K12 Schools Must Fill Need For Digital Media Skills
There is a new urgency to teach digital media literacy as a study finds students are taking online information for granted
The issues, questions and controversies regarding the use of technology continue to slow its successful classroom implementation. Kids blog, contribute to Wikipedia and collaborate with others from the computers in their bedrooms, but not their classrooms. Even when schools provide "personal" student laptops they may not be used to listen to music, chat and, in some cases, go home. Such resistance seems at odds with the goals of schooling.
Mindstorms: Computers, Children and Powerful Ideas (Basic Books, 1981) predicted the ways in which schools would appropriate new technologies and bend them to the prevailing practices of the institution. In other words, we tend to use new tools to do what we've always done. Contemporary approaches to new technology seem more like a mugging than appropriation.
Such resistance seems
at odds with the goals
of schooling.
Let's look at three ways in which schools are choking the potential out of exciting new technologies.
Do What We Do
Schools have universally accepted business applications as de rigueur. For better or worse, Microsoft Office is the one piece of software that must be on every school computer because it is on every corporate computer. In fact, many "laptop schools" purchase no other software. Mark Twain, Buddha and Abraham Maslow have all been credited with the quotation, "When the only tool you have is a hammer, every problem begins to resemble a nail." The use of Office in schools often involves multiyear scope and sequence and the application of the tool to contexts where it adds little or gets in the way of learning.
I use Microsoft Office. In fact, this column was written in it. There is nothing wrong with writing and editing in a word processor or adding a column of numbers in Excel. However, it is only when schools use their computers in a more expansive fashion that supports knowledge construction and creative expression, as well as additional software, that we begin to realize the potential of computers in the learning process.

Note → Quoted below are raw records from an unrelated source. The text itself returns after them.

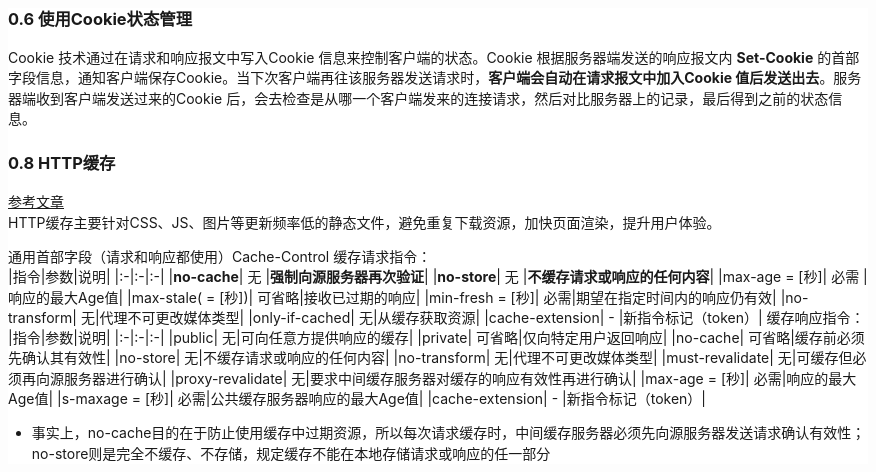 ### 0.6 使用Cookie状态管理
Cookie 技术通过在请求和响应报文中写入Cookie 信息来控制客户端的状态。Cookie 根据服务器端发送的响应报文内 **Set-Cookie** 的首部字段信息，通知客户端保存Cookie。当下次客户端再往该服务器发送请求时，**客户端会自动在请求报文中加入Cookie 值后发送出去**。服务器端收到客户端发送过来的Cookie 后，会去检查是从哪一个客户端发来的连接请求，然后对比服务器上的记录，最后得到之前的状态信息。

### 0.8 HTTP缓存
[参考文章](https://www.cnblogs.com/echolun/p/9419517.html)  
HTTP缓存主要针对CSS、JS、图片等更新频率低的静态文件，避免重复下载资源，加快页面渲染，提升用户体验。  

通用首部字段（请求和响应都使用）Cache-Control
缓存请求指令：  
|指令|参数|说明|
|:-|:-|:-|
|**no-cache**| 无 |**强制向源服务器再次验证**|
|**no-store**| 无 |**不缓存请求或响应的任何内容**|
|max-age = [秒]| 必需 |响应的最大Age值|
|max-stale( = [秒])| 可省略|接收已过期的响应|
|min-fresh = [秒]| 必需|期望在指定时间内的响应仍有效|
|no-transform| 无|代理不可更改媒体类型|
|only-if-cached| 无|从缓存获取资源|
|cache-extension| - |新指令标记（token）|
缓存响应指令：  
|指令|参数|说明|
|:-|:-|:-|
|public| 无|可向任意方提供响应的缓存|
|private| 可省略|仅向特定用户返回响应|
|no-cache| 可省略|缓存前必须先确认其有效性|
|no-store| 无|不缓存请求或响应的任何内容|
|no-transform| 无|代理不可更改媒体类型|
|must-revalidate| 无|可缓存但必须再向源服务器进行确认|
|proxy-revalidate| 无|要求中间缓存服务器对缓存的响应有效性再进行确认|
|max-age = [秒]| 必需|响应的最大Age值|
|s-maxage = [秒]| 必需|公共缓存服务器响应的最大Age值|
|cache-extension| - |新指令标记（token）|

- 事实上，no-cache目的在于防止使用缓存中过期资源，所以每次请求缓存时，中间缓存服务器必须先向源服务器发送请求确认有效性；no-store则是完全不缓存、不存储，规定缓存不能在本地存储请求或响应的任一部分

PowerPoint sucks the oxygen out of educational computing. As I argued in an earlier column, "Pointing in the Wrong Direction," (District Administration, January 2004) PowerPoint is used way too often for trivial tasks that take too long to produce. Sure kids should develop competence speaking in front of an audience, but PowerPoint requires a specific way of thinking at odds with both the cognitive style of many presenters and the needs of the message being conveyed. That is a kind way of saying that we confuse the false complexity of mastering PowerPoint's features with actually learning something or communicating effectively. Edward Tufte documents the dangers associated with the dominance of PowerPoint in his superb monograph, The Cognitive Style of PowerPoint: Pitching Out Corrupts Within (available from www.edwardtufte.com/tufte/books_pp).

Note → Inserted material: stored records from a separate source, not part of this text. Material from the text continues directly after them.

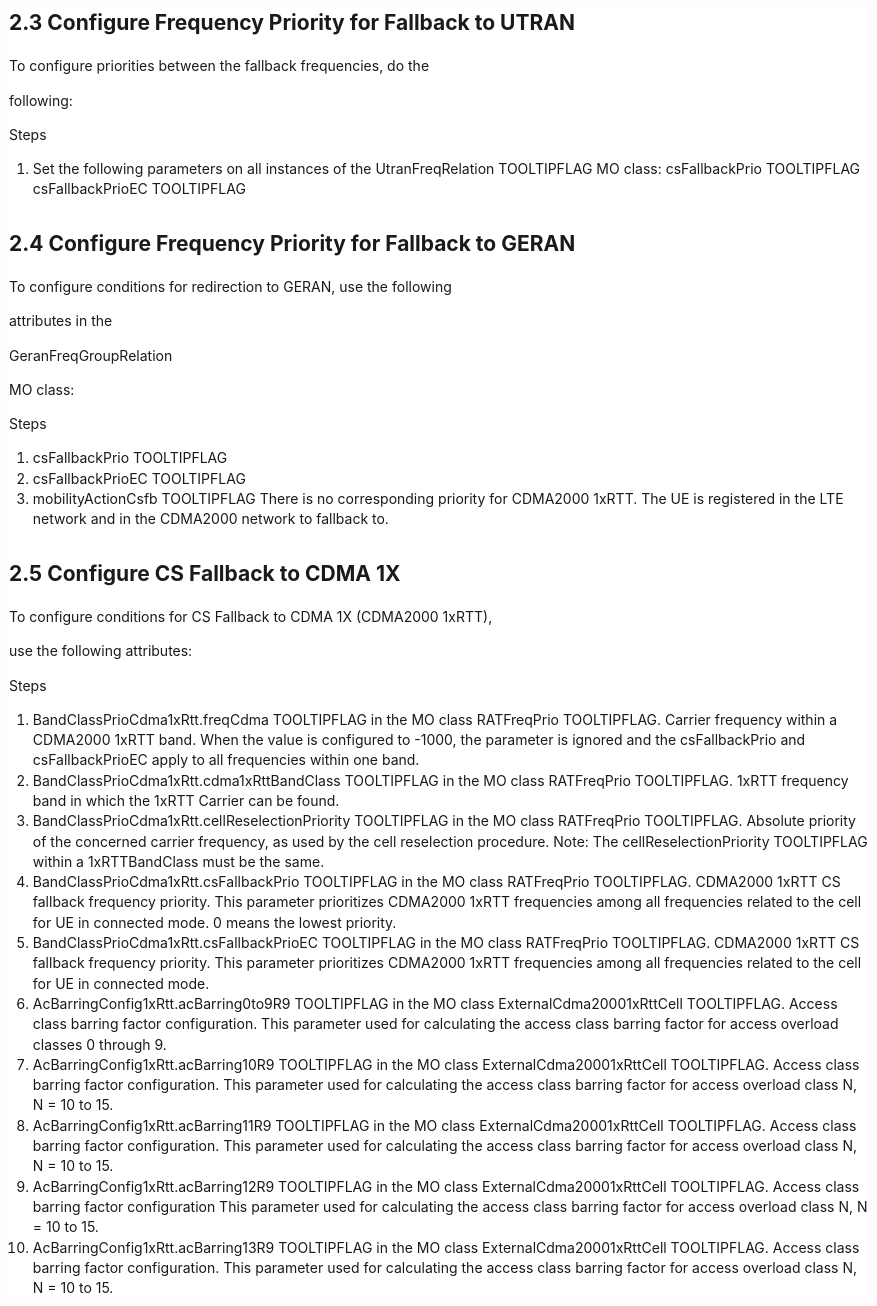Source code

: ## 2.3 Configure Frequency Priority for Fallback to UTRAN

To configure priorities between the fallback frequencies, do the

following:

Steps

1. Set the following parameters on all instances of the UtranFreqRelation TOOLTIPFLAG MO class: csFallbackPrio TOOLTIPFLAG csFallbackPrioEC TOOLTIPFLAG

## 2.4 Configure Frequency Priority for Fallback to GERAN

To configure conditions for redirection to GERAN, use the following

attributes in the

GeranFreqGroupRelation

MO class:

Steps

1. csFallbackPrio TOOLTIPFLAG
2. csFallbackPrioEC TOOLTIPFLAG
3. mobilityActionCsfb TOOLTIPFLAG There is no corresponding priority for CDMA2000 1xRTT. The UE is registered in the LTE network and in the CDMA2000 network to fallback to.

## 2.5 Configure CS Fallback to CDMA 1X

To configure conditions for CS Fallback to CDMA 1X (CDMA2000 1xRTT),

use the following attributes:

Steps

1. BandClassPrioCdma1xRtt.freqCdma TOOLTIPFLAG in the MO class RATFreqPrio TOOLTIPFLAG. Carrier frequency within a CDMA2000 1xRTT band. When the value is configured to -1000, the parameter is ignored and the csFallbackPrio and csFallbackPrioEC apply to all frequencies within one band.
2. BandClassPrioCdma1xRtt.cdma1xRttBandClass TOOLTIPFLAG in the MO class RATFreqPrio TOOLTIPFLAG. 1xRTT frequency band in which the 1xRTT Carrier can be found.
3. BandClassPrioCdma1xRtt.cellReselectionPriority TOOLTIPFLAG in the MO class RATFreqPrio TOOLTIPFLAG. Absolute priority of the concerned carrier frequency, as used by the cell reselection procedure. Note: The cellReselectionPriority TOOLTIPFLAG within a 1xRTTBandClass must be the same.
4. BandClassPrioCdma1xRtt.csFallbackPrio TOOLTIPFLAG in the MO class RATFreqPrio TOOLTIPFLAG. CDMA2000 1xRTT CS fallback frequency priority. This parameter prioritizes CDMA2000 1xRTT frequencies among all frequencies related to the cell for UE in connected mode. 0 means the lowest priority.
5. BandClassPrioCdma1xRtt.csFallbackPrioEC TOOLTIPFLAG in the MO class RATFreqPrio TOOLTIPFLAG. CDMA2000 1xRTT CS fallback frequency priority. This parameter prioritizes CDMA2000 1xRTT frequencies among all frequencies related to the cell for UE in connected mode.
6. AcBarringConfig1xRtt.acBarring0to9R9 TOOLTIPFLAG in the MO class ExternalCdma20001xRttCell TOOLTIPFLAG. Access class barring factor configuration. This parameter used for calculating the access class barring factor for access overload classes 0 through 9.
7. AcBarringConfig1xRtt.acBarring10R9 TOOLTIPFLAG in the MO class ExternalCdma20001xRttCell TOOLTIPFLAG. Access class barring factor configuration. This parameter used for calculating the access class barring factor for access overload class N, N = 10 to 15.
8. AcBarringConfig1xRtt.acBarring11R9 TOOLTIPFLAG in the MO class ExternalCdma20001xRttCell TOOLTIPFLAG. Access class barring factor configuration. This parameter used for calculating the access class barring factor for access overload class N, N = 10 to 15.
9. AcBarringConfig1xRtt.acBarring12R9 TOOLTIPFLAG in the MO class ExternalCdma20001xRttCell TOOLTIPFLAG. Access class barring factor configuration This parameter used for calculating the access class barring factor for access overload class N, N = 10 to 15.
10. AcBarringConfig1xRtt.acBarring13R9 TOOLTIPFLAG in the MO class ExternalCdma20001xRttCell TOOLTIPFLAG. Access class barring factor configuration. This parameter used for calculating the access class barring factor for access overload class N, N = 10 to 15.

Of course, PowerPoint can be used effectively and benefit learners, but that is rarely the case in practice. Sure, Al Gore uses PowerPoint magnificently in his film An Inconvenient Truth, except that he uses Apple's Keynote software, your fourth-graders are not Al Gore, and the former vice president has an authentic audience for his message. Spending two weeks to create a five-slide presentation about elephants for a nonexistent audience is just not the same.
My daughter just began college. She used the Web quite extensively in the application and selection process. Once accepted she used MySpace to find current students and ask questions about student life, and made a number of friends before ever setting foot on the campus. Colleges are now aware of this phenomenon and responding in precisely the wrong way. As Mark Sikes, assistant dean of students at the College of William & Mary in Williamsburg, Va., told USA Today (8/15/06), "We realized that in order to communicate truly effectively to students we needed a medium that they are already accustomed to."